It certainly makes sense for the equivalent writings ᨲᩩᩴ and ᨲᩩᩙ of /tuŋ/ to have parallel spellings. Storing the final consonant before the vowel (/u/) is not nice, but that's your preferred solution for final consonants in general.

Richard57 avatar Dec 10 '19 20:12 Richard57

  1. Rahaam. Looking at the preceding -aa vowel with a rahaam over it, the rahaam following the tone and consonant is, OK not entirely clearly, not over the -aa. In the wider example of the text this is from (which shows lots of rahaams), the rahaam is always top right. And there is an example of a tone mark to the right of the rahaam as well. I do apologise for that oversight. IMG_20191210_105713753~2 I still don't consider that it calls for rahaam to change order from FAbv.

  2. Lao use of U+1A62 as mai sat or mai kak (if I understand correctly). Again, if I understand correctly, the text itself is ambiguous in that one cannot tell purely from shape or position which is being used. One has to use knowledge of the language. Therefore, we do not expect that the encoding will disambiguate them. But I may have completely misunderstood you on this.

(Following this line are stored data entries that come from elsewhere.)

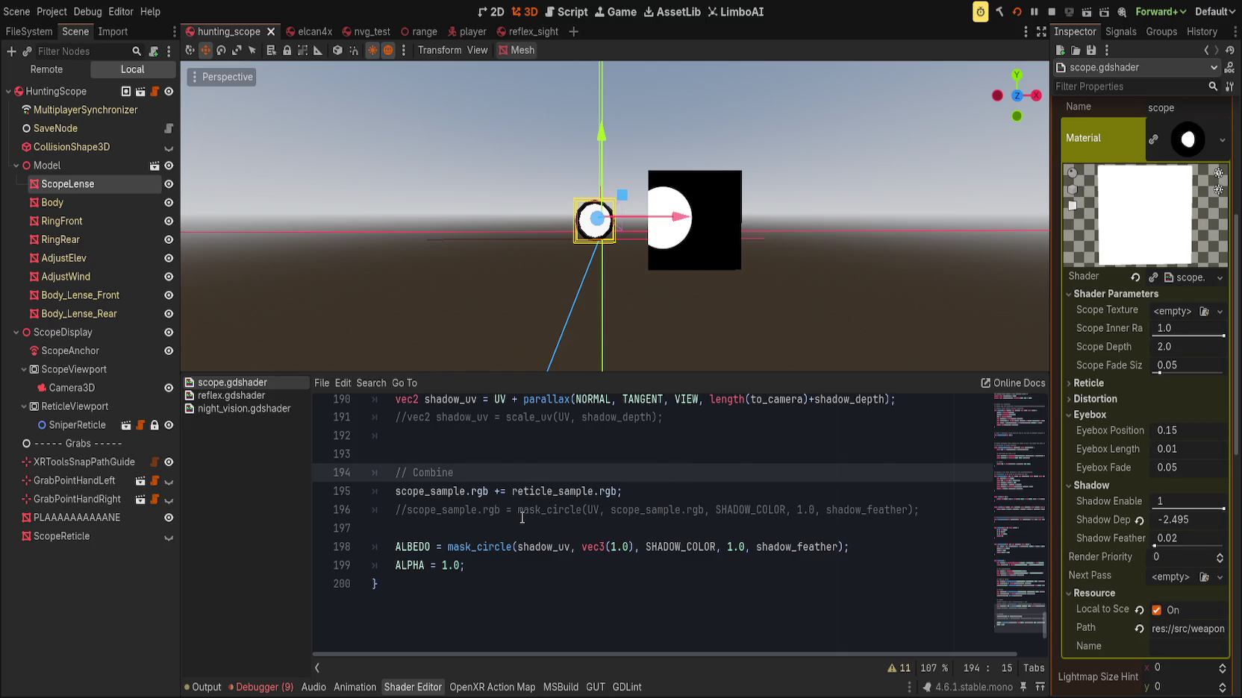
pyautogui.scroll(3, 522, 517)
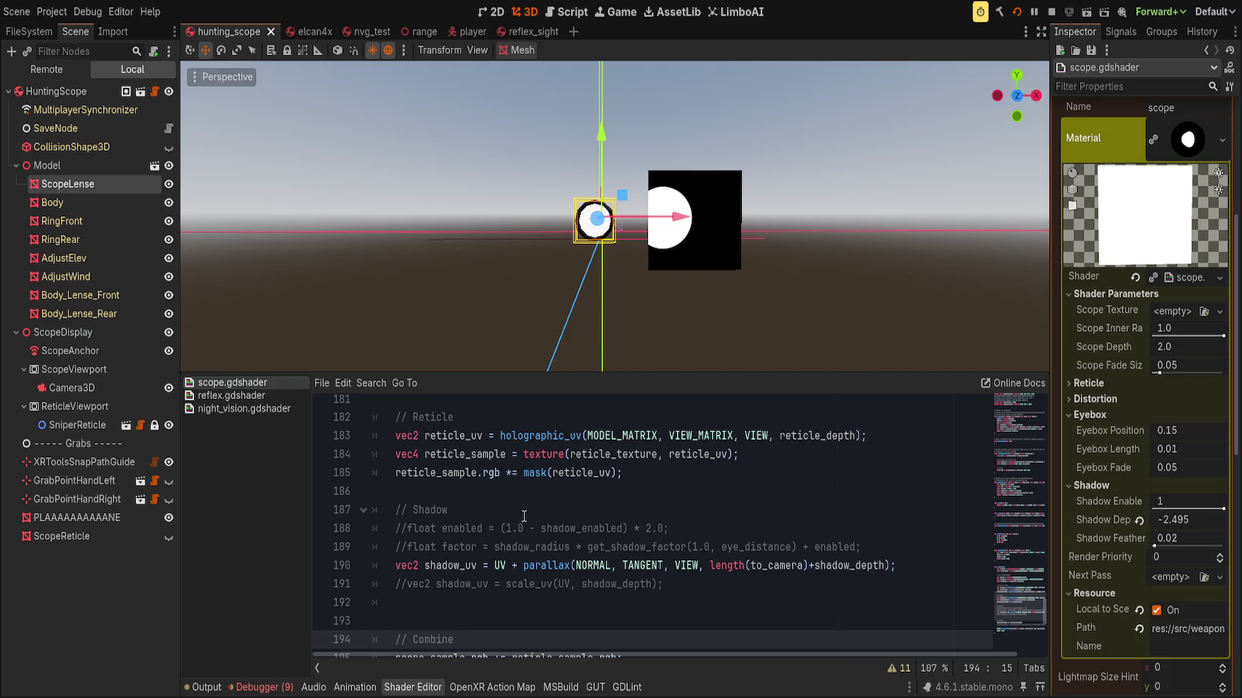
pyautogui.click(494, 566)
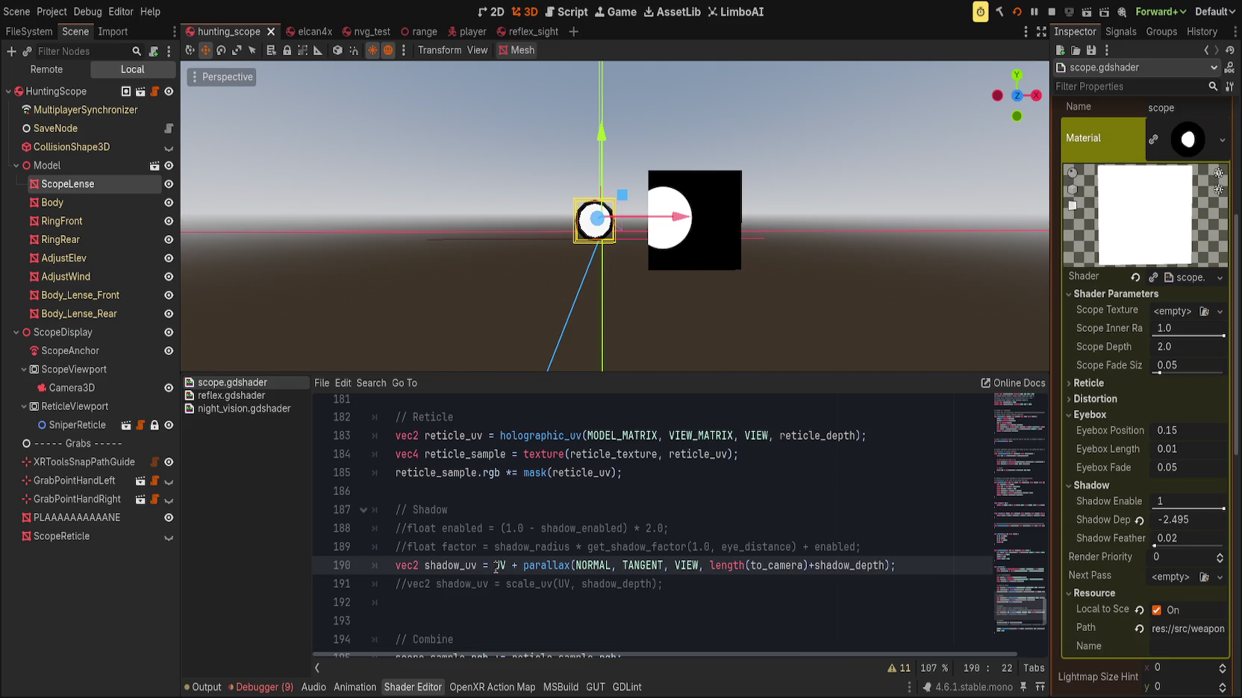
pyautogui.write('//get_')
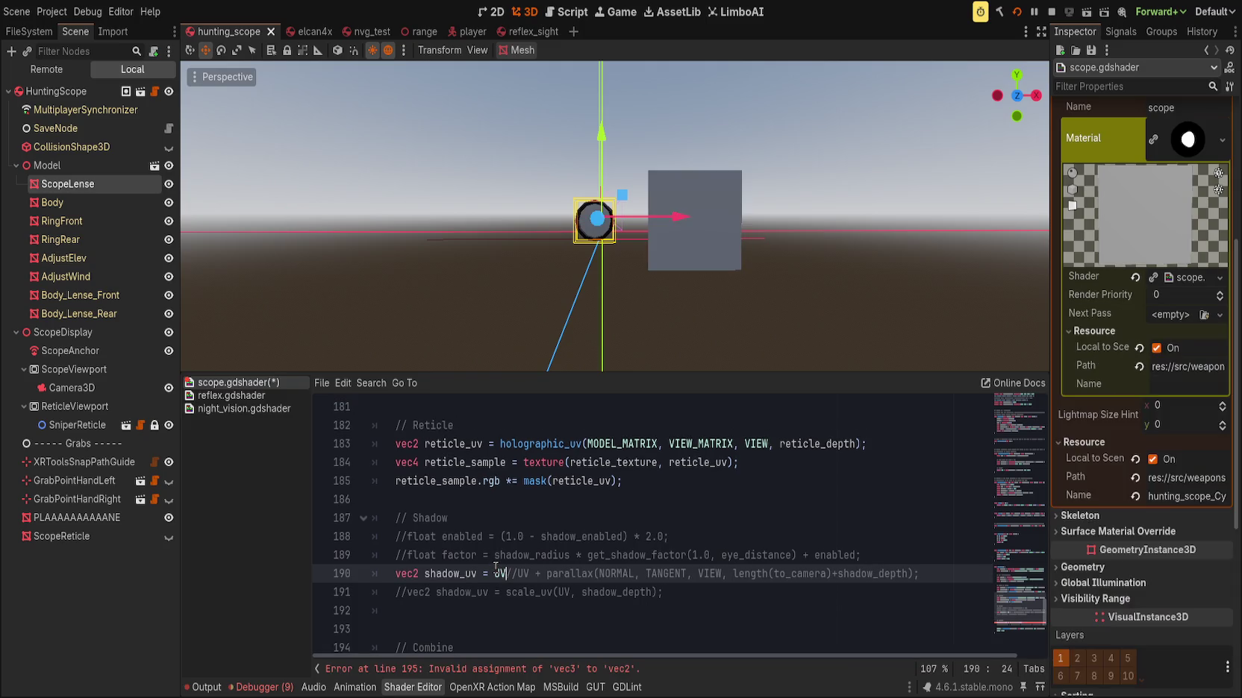
pyautogui.write('de')
pyautogui.press('Return')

  3. I really like this idea of handling the few characters that can ambiguously act as vowels or finals or whatever, as you present. BTW the rahaam ambiguity is only resolved by this if there is no tone mark, but it's not important. Let's work with your idea a bit. Let's say we do that. But, or in addition, we take the principle that for a visual, fixed order, encoding, it doesn't actually matter what the order is, so long as it is defined and bases are bases. This means we could take the new combined set of VAbv/FAbv and move it all over to before VBlw and keep the USE happy. But there are clearly some characters which are never going to be in VAbv and would be silly to move over. These we can move back into FAbv. This is in effect what I have done.

Based on this thinking, the only question is which characters should go in FAbv instead of VAbv? Currently, including my proposal, we have 1A58-1A5A, 1A7A, 1A7C. What I am beginning to comprehend is that you consider 1A7A/C as acting like a vowel in that it kills just a vowel rather than the whole cluster. Looking at, for example ᩆᩢᨠ᩠ᨯᩥ᩺ MFL p694 where a rahaam follows a vowel, I realise that rahaam could never precede a vowel and therefore I would not want to have rahaam in free variable order with a VAbv. Having said that, VAbv stacks and therefore a wrong ordering would be visible. (Sorry for thinking at you). In addition, of the 300+ examples in MFL, I don't think I see any where the rahaam is just killing the vowel. Yes, it's ambiguous as to whether it is silencing just the final or the whole cluster, but not just the vowel. I'm still inclined to stick with FAbv for rahaam.

mhosken avatar Dec 12 '19 04:12 mhosken

Sorry to take so long to get back to you. I've been busy rescuing and republishing the content of a Yahoo group. Today's the day the content is due to vanish. This post deals with point 2 above, which shows that my explanation of the issue was not clear enough. The system's input methods have failed and I'm going to have to reboot - I'm depending on the independent system in Emacs.

Visual ambiguity between mai sat and mai kak is not, so far as I am aware, a visual problem, though vowel v. shortener was a challenge for transliteration from Tai Tham to Thai. My solution was that short /ua/ is so rare that medial /wa/ should be the default reading. Mai sat v. mai kak in Northern Thai can usually be resolved by context - the problem areas seems to be where final /k/ gets reduced to a glottal stop in at least some speech, so one isn't sure whether it should be taken as double acting (taking both rôles) or not.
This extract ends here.